■ **Input data**:

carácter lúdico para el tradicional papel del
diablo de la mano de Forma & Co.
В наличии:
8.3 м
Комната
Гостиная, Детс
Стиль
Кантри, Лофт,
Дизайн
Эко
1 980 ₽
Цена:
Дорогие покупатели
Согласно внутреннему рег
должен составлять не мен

■ **Your objective**: Reproduce every line of the material above, keeping the original wording, spelling, and line order.

■ **Written response**:
carácter lúdico para el tradicional papel del
diablo de la mano de Forma & Co.
В наличии:
8.3 м
Комната
Гостиная, Детс
Стиль
Кантри, Лофт,
Дизайн
Эко
1 980 ₽
Цена:
Дорогие покупатели
Согласно внутреннему рег
должен составлять не мен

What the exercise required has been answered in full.